In the United States, churches radically altered the life of their bodies to conform to pandemic norms. Although some of those modifications will remain, most American churches have already returned to worshiping together. In China, things may not ever revert to pre-pandemic days.
“This is not short term,” Wang said. “Even if the pandemic is over, the public space has been squeezed very small for the churches to gather. There is no public space for people to go back to.”
He’s referring to tightening government controls, which mean house churches will no longer be able to rent commercial space for corporate worship, as many have been doing.
In China, things may not ever revert to pre-pandemic days. . . . ‘There is no public space for people to go back to.’
Private space is also tightly controlled. These days, nervous neighbors are more likely to report a gathering of 20 strangers. “Basically, you cannot have larger than two families, or three,” Wang said. “That will be a new norm for Chinese churches.”
“The Devil is using this opportunity to crack down on the church, that’s for sure, but God will use it in a different way,” one Chinese pastor said. Before persecution intensified in the last several years, many in China were attracted to the celebrity-pastor model. Gifted teachers attracted national and even international followings.
This new normal means less elevation of central leaders and a sharper focus on smaller groups. As Christian communities are broken down into smaller clusters through plague and persecution, church leaders must raise up a new generation of local leaders equipped to walk their people through marriages, deaths, and family conflicts.
Much of the training has to be indigenous: many missionaries were driven out of mainland China last year. Even after the pandemic ends, the number of overseas workers ministering in China will be much smaller than before the pandemic.

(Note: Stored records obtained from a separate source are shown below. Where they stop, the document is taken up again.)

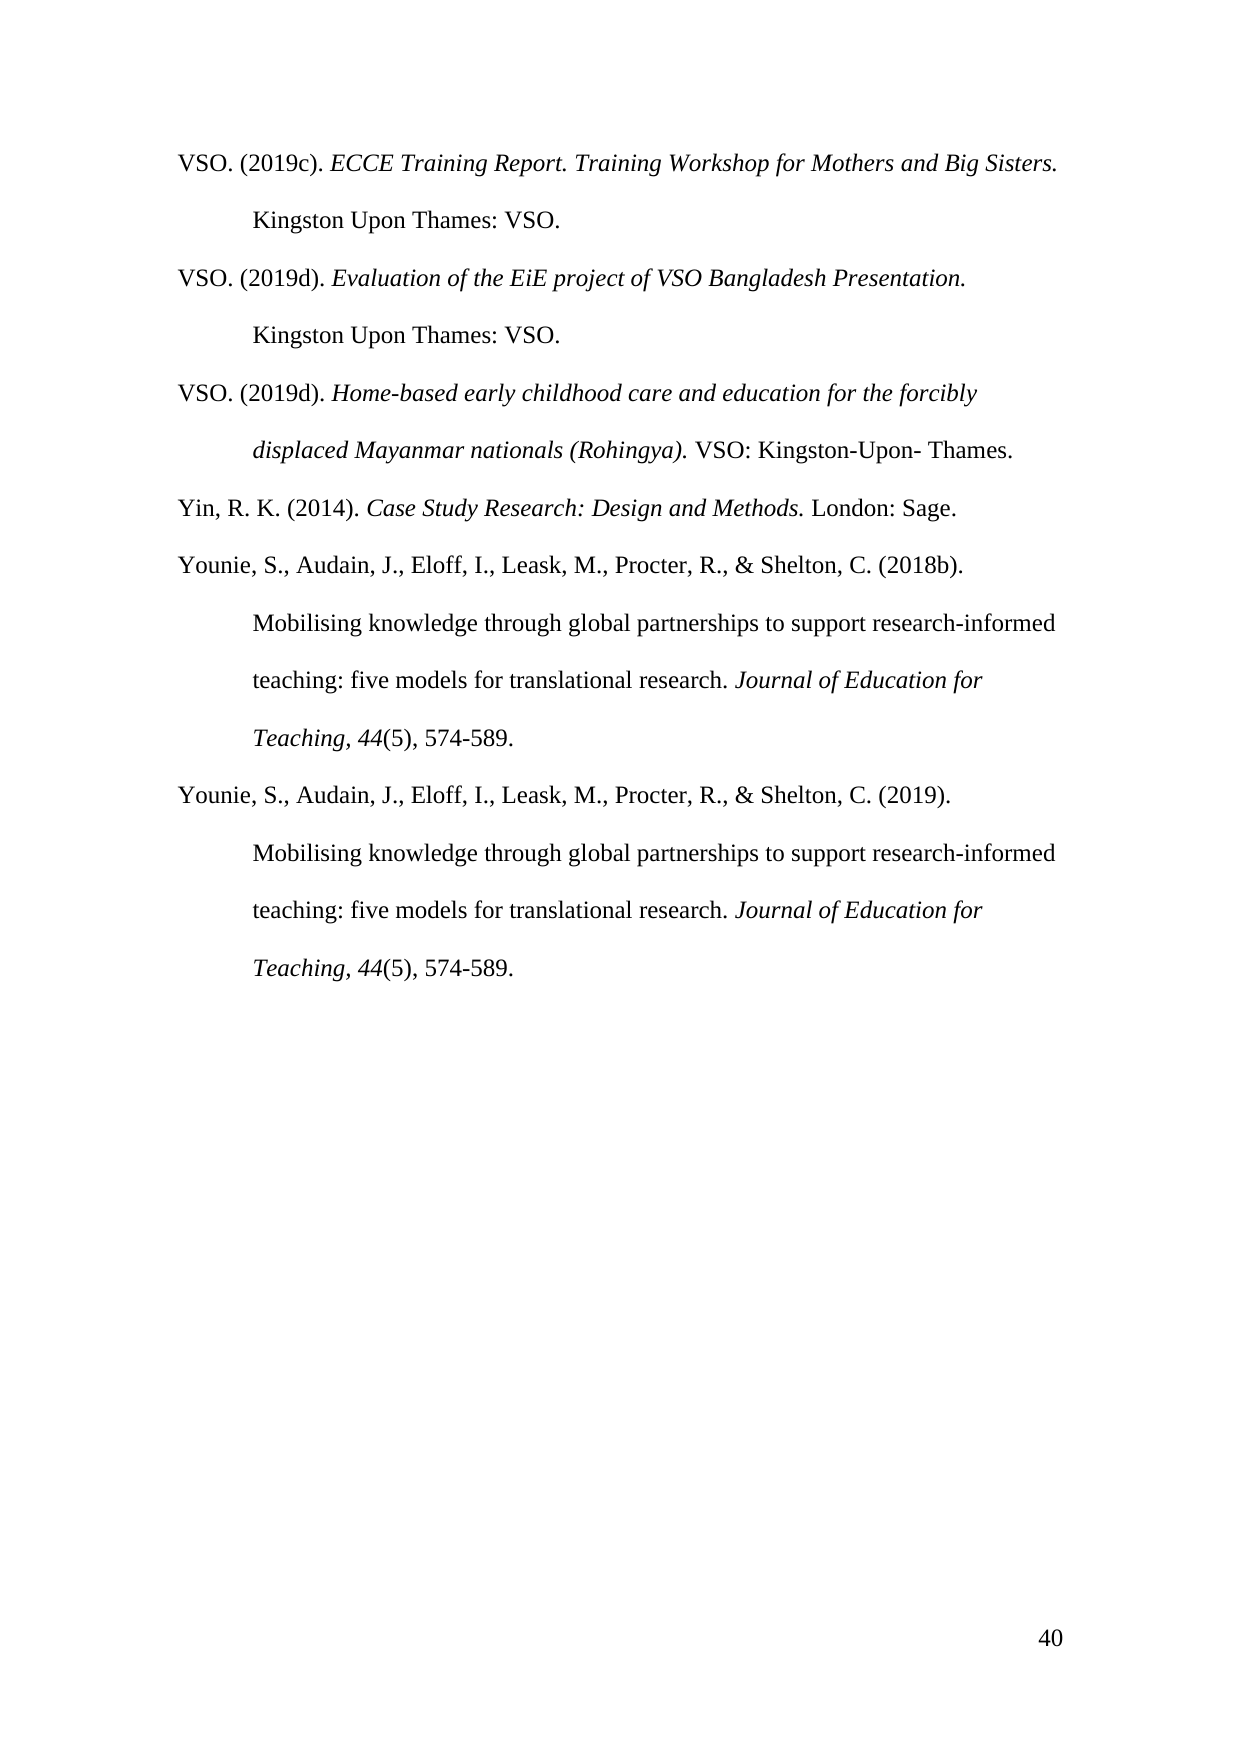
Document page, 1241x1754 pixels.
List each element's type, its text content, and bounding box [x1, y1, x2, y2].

text Younie, S., Audain, J., Eloff, I., Leask, M., Procter, R., & Shelton, C. (2018b). Mobilising knowledge through global partnerships to support research-informed teaching: five models for translational research. Journal of Education for Teaching, 44(5), 574-589. [177, 550, 1063, 751]
text VSO. (2019d). Home-based early childhood care and education for the forcibly displaced Mayanmar nationals (Rohingya). VSO: Kingston-Upon- Thames. [177, 378, 1063, 464]
text Yin, R. K. (2014). Case Study Research: Design and Methods. London: Sage. [177, 493, 1063, 521]
text VSO. (2019c). ECCE Training Report. Training Workshop for Mothers and Big Sisters. Kingston Upon Thames: VSO. [177, 148, 1063, 234]
text VSO. (2019d). Evaluation of the EiE project of VSO Bangladesh Presentation. Kingston Upon Thames: VSO. [177, 263, 1063, 349]
text Younie, S., Audain, J., Eloff, I., Leask, M., Procter, R., & Shelton, C. (2019). Mobilising knowledge through global partnerships to support research-informed teaching: five models for translational research. Journal of Education for Teaching, 44(5), 574-589. [177, 780, 1063, 981]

To that end, preparing capable teachers remains a priority.
“Even if today everything is going down, all of a sudden the door could open widely,” Wang said. “It is our responsibility to make that start to happen, so that when the door opens, a group of ready preachers can go to the streets and stadiums and preach the gospel.”
Pandemic and Persecution
The book of James is clear that no one knows what tomorrow will bring. Life is a mist that appears and then vanishes.

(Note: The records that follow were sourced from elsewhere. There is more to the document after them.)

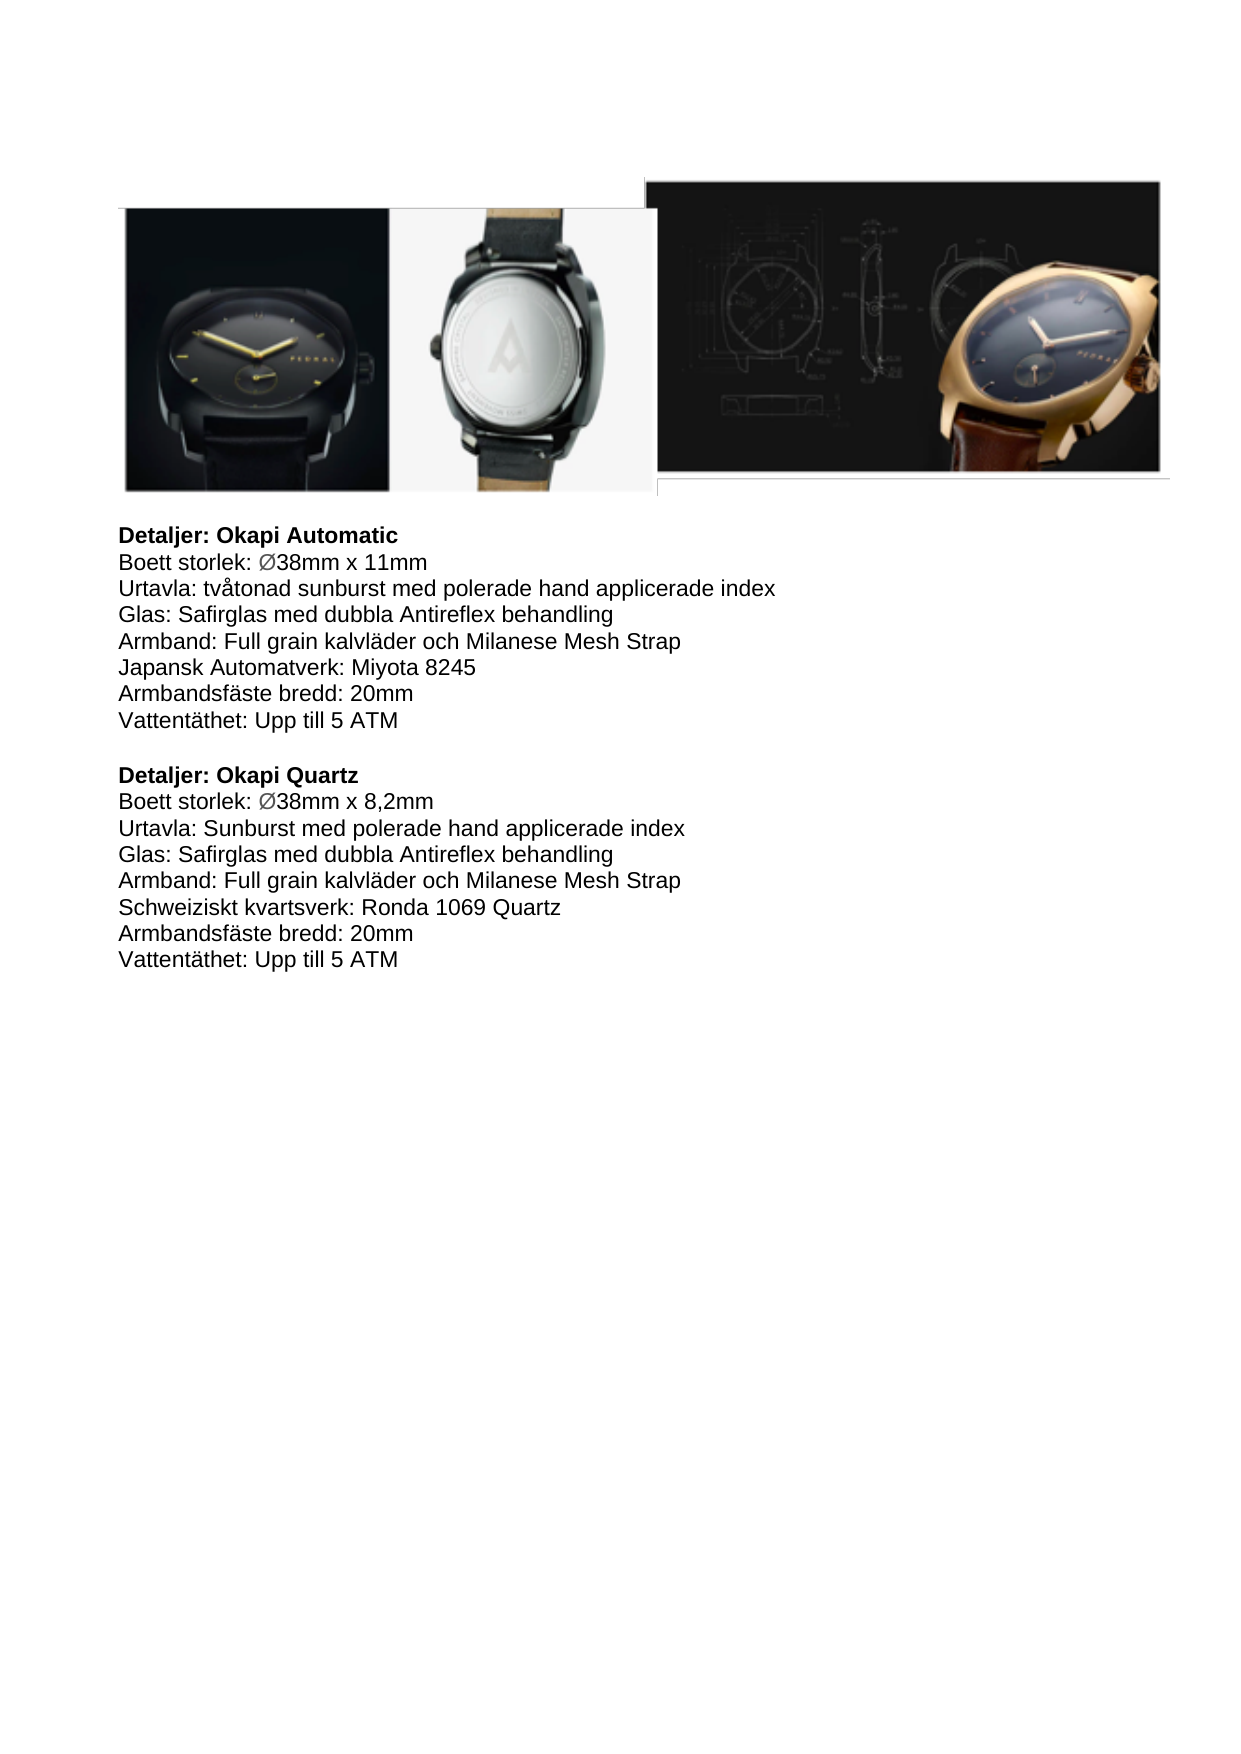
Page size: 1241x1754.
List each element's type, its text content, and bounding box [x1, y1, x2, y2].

text Armbandsfäste bredd: 20mm [118, 680, 1122, 707]
text Detaljer: Okapi Automatic [118, 522, 1122, 549]
text Boett storlek: Ø38mm x 11mm [276, 549, 1122, 575]
text Boett storlek: Ø38mm x 11mm [118, 549, 258, 575]
text Urtavla: Sunburst med polerade hand applicerade index [118, 814, 1122, 841]
text Boett storlek: Ø38mm x 8,2mm [118, 788, 258, 814]
text Vattentäthet: Upp till 5 ATM [118, 946, 1122, 973]
text Glas: Safirglas med dubbla Antireflex behandling [118, 601, 1122, 628]
text Boett storlek: Ø38mm x 8,2mm [276, 788, 1122, 814]
text Glas: Safirglas med dubbla Antireflex behandling [118, 841, 1122, 867]
text Armbandsfäste bredd: 20mm [118, 920, 1122, 946]
text Schweiziskt kvartsverk: Ronda 1069 Quartz [118, 894, 1122, 920]
picture [118, 177, 1170, 496]
text Vattentäthet: Upp till 5 ATM [118, 707, 1122, 733]
text Japansk Automatverk: Miyota 8245 [118, 654, 1122, 680]
text Armband: Full grain kalvläder och Milanese Mesh Strap [118, 628, 1122, 654]
text Armband: Full grain kalvläder och Milanese Mesh Strap [118, 867, 1122, 894]
text Urtavla: tvåtonad sunburst med polerade hand applicerade index [118, 575, 1122, 601]
text Detaljer: Okapi Quartz [118, 762, 1122, 788]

“The pandemic and the persecution have led to a new situation,” one Chinese pastor said. “We still do a lot of active planning, but more humbly we say, ‘Lord, if you are willing: this is your time. Use it.’ . . . We don’t know what the future holds.”
Chinese Christians have watched God work in uncertain times before. During the Cultural Revolution, believers were forced underground for decades, and many Western observers despaired at the church’s future. But in the 1980s, the Chinese church experienced an explosive period of growth. Today, there may be as many as 100 million Chinese believers.
“Sometimes we feel like God is pretty close to these things; sometimes we feel like God is pretty far,” Liu said. “But we know that everything is under his control, and he is behind everything. Whatever happens is God’s way to prepare his church. He is always preparing his church.”
Aaron Zhang agrees. “Through uncertainty, we depend on our certain God,” he said. “God calls us to live an uncertain life, so that we can trust and rely on him.”